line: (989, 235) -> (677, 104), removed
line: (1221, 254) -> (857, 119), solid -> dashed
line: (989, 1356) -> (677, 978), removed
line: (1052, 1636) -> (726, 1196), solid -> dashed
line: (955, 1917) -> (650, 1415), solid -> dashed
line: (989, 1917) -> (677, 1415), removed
+ + +
▶ **What the task asks**: Your answer must be every line from the entries that contains the string "solid", copied as it stands.

▶ **Solution for this problem**:
line: (1221, 254) -> (857, 119), solid -> dashed
line: (1052, 1636) -> (726, 1196), solid -> dashed
line: (955, 1917) -> (650, 1415), solid -> dashed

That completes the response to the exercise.